[Electronic design automation data]

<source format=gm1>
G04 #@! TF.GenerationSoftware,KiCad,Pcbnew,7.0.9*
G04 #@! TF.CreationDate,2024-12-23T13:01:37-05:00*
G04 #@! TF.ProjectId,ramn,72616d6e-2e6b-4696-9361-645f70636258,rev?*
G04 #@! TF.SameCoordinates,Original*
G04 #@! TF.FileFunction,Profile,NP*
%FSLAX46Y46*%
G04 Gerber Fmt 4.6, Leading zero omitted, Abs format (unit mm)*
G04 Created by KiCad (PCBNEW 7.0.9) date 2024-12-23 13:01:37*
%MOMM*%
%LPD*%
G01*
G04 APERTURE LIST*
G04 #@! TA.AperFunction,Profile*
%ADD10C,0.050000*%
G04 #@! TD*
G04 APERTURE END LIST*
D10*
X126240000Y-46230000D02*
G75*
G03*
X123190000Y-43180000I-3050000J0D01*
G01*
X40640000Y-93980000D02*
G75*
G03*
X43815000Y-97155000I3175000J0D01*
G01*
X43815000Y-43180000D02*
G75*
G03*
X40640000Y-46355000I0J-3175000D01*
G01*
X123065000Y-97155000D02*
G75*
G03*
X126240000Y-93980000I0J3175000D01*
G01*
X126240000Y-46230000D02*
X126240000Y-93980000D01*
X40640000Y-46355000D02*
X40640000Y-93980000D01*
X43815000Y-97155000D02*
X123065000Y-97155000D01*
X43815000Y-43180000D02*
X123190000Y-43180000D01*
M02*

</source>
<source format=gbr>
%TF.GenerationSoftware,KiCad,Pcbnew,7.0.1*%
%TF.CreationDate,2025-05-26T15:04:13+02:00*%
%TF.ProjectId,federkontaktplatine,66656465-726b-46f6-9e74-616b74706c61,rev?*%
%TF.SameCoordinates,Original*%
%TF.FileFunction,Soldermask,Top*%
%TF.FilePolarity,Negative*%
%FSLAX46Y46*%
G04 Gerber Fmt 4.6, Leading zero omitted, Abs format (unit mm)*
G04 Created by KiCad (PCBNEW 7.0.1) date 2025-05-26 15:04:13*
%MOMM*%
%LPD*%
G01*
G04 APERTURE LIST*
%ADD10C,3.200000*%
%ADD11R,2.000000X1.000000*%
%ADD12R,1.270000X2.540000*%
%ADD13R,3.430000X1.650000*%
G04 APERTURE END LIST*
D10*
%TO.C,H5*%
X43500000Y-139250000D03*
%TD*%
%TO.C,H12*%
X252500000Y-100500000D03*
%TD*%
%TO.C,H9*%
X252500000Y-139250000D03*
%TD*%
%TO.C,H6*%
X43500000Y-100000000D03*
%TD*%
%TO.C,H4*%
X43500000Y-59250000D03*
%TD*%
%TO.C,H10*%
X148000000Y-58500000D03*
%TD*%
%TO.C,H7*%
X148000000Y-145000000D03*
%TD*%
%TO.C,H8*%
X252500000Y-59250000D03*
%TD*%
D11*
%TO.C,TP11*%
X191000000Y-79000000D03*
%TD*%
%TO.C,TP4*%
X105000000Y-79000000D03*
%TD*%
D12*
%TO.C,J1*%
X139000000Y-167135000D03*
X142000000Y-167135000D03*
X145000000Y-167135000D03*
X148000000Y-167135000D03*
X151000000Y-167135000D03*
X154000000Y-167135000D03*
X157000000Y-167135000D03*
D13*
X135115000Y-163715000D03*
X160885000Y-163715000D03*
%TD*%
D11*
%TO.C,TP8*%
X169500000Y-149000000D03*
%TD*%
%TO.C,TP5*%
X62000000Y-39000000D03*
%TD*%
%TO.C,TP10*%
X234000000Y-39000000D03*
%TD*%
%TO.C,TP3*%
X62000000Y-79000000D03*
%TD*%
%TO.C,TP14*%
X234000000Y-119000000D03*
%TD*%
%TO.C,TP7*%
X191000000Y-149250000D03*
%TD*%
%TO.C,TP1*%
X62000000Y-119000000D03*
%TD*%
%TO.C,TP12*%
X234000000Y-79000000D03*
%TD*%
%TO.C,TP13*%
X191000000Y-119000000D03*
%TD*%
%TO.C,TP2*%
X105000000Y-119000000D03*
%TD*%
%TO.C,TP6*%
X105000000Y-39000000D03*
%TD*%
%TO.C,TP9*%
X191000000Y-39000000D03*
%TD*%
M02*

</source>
--
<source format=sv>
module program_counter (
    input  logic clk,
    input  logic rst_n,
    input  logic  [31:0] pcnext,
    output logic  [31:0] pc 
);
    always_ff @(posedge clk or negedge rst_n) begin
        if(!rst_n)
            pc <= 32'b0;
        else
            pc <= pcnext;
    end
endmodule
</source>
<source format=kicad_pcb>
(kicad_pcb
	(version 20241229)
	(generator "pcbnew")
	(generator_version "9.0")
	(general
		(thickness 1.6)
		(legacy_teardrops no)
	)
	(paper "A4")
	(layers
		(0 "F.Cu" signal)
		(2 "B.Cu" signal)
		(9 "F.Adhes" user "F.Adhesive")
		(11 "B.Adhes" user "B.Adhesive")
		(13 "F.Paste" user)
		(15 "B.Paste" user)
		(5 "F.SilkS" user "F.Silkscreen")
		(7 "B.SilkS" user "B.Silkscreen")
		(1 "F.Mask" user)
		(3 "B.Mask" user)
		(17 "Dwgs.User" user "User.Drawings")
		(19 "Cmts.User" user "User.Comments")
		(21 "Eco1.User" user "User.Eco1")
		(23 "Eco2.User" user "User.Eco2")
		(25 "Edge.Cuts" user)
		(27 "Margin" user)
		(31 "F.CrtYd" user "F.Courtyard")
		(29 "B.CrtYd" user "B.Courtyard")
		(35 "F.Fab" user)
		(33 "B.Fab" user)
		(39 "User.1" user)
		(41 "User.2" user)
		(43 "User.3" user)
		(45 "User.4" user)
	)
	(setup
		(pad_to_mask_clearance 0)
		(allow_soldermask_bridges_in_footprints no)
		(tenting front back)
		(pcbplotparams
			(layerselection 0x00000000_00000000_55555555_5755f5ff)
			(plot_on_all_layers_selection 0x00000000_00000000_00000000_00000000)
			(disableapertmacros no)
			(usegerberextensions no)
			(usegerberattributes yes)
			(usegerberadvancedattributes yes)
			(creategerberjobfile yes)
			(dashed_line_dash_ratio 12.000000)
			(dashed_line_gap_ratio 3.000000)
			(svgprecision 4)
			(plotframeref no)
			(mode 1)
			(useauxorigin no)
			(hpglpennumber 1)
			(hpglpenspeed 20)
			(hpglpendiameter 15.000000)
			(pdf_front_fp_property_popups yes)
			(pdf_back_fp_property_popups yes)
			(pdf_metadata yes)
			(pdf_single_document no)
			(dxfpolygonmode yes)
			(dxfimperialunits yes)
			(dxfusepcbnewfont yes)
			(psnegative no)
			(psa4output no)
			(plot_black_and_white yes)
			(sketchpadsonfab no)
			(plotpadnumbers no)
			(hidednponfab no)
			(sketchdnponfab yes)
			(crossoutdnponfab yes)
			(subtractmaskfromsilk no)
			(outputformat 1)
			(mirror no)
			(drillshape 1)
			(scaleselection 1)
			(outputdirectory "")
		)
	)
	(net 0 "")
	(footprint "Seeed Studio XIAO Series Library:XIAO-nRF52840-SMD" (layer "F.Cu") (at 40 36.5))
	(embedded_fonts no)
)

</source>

→ **Activity**: The range runs from the line above containing "(svgprecision 4)" to the line containing "(dxfusepcbnewfont yes)", inclusive. Restate those lines word for word and no others.

→ **Output**:
			(svgprecision 4)
			(plotframeref no)
			(mode 1)
			(useauxorigin no)
			(hpglpennumber 1)
			(hpglpenspeed 20)
			(hpglpendiameter 15.000000)
			(pdf_front_fp_property_popups yes)
			(pdf_back_fp_property_popups yes)
			(pdf_metadata yes)
			(pdf_single_document no)
			(dxfpolygonmode yes)
			(dxfimperialunits yes)
			(dxfusepcbnewfont yes)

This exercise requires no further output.